I have to find the equations of motion for the given manipulator:
The links of the manipulator are considered weightless and the equations of motion have to be derived by using the Lagrange equations. The coordinated of the point mass are:
$$ x_m = q_1+l_1+l_2c_2 $$ $$ y_m = l_2s_2 $$ And the Lagrangian of the system is:
$$ L = T - V = \frac{1}{2}\cdot \Big[\dot{q_1}^2-2l_2s_2\dot{q_1}\dot{q_2}+l_2^2\dot{q_2}^2\Big]-mgl_2s_2 $$
Now, in order to find the equations of motion, I applied the Lagrange's Method:
$$ \frac{d}{dt}\Big(\frac{\partial L}{\partial \dot{q_i}}\Big) - \frac{\partial L}{\partial q_i} = \tau_i $$
And the final equations of motion written in matrix form are:
$$ \begin{bmatrix} m & -ml_2s_2 \\ -ml_2s_2 & ml_2^2 \end{bmatrix}\cdot \begin{bmatrix} \ddot{q_1} \\ \ddot{q_2} \end{bmatrix} + \begin{bmatrix} 0 & -ml_2c_2\dot{q_2} \\ 0 & 0 \end{bmatrix}\cdot \begin{bmatrix} \dot{q_1} \\ \dot{q_2} \end{bmatrix} + \begin{bmatrix} 0 \\ mgl_2c_2 \end{bmatrix}=\begin{bmatrix} \tau_1 \\ \tau_2 \end{bmatrix} $$
The above equations of motion have been derived by ignoring the force applied $F_x$. Now, my issue is how to include this force in terms of the Lagrange Method.

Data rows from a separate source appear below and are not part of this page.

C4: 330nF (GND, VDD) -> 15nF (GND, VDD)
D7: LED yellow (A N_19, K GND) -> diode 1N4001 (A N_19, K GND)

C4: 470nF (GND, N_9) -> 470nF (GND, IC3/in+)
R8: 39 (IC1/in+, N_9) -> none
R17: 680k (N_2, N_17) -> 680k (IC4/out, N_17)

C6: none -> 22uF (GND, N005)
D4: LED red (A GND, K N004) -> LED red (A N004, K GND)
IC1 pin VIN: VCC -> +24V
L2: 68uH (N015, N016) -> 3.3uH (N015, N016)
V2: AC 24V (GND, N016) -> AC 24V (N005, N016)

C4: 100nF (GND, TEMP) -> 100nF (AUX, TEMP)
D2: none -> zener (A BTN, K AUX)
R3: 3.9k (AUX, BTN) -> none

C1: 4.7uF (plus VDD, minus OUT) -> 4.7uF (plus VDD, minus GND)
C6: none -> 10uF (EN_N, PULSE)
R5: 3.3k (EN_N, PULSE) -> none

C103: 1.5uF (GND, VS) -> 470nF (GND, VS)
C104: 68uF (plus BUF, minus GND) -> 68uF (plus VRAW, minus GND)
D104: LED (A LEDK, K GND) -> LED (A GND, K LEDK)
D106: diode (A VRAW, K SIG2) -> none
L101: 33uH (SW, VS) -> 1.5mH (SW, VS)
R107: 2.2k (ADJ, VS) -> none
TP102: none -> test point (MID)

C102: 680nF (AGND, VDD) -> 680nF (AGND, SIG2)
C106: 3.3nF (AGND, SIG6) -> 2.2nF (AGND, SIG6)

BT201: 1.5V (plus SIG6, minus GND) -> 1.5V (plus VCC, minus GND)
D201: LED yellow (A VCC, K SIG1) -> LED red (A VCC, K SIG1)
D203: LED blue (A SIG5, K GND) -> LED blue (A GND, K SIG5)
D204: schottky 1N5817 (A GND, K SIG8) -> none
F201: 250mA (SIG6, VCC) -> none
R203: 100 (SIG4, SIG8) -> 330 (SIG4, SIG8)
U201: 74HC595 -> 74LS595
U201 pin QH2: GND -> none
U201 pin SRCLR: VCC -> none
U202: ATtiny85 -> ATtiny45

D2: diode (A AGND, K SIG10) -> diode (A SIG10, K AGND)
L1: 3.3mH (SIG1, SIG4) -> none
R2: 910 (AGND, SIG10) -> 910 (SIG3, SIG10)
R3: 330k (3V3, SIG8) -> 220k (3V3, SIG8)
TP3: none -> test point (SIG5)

Should I modify the method like the one below:
$$ \frac{d}{dt}\Big(\frac{\partial L}{\partial \dot{q_i}}\Big) - \frac{\partial L}{\partial q_i} = \tau_i + F_x $$
But in which of the two equations of motion should the force be included ? The force $F_x$ is an external constant force applied in the direction of $x_0$.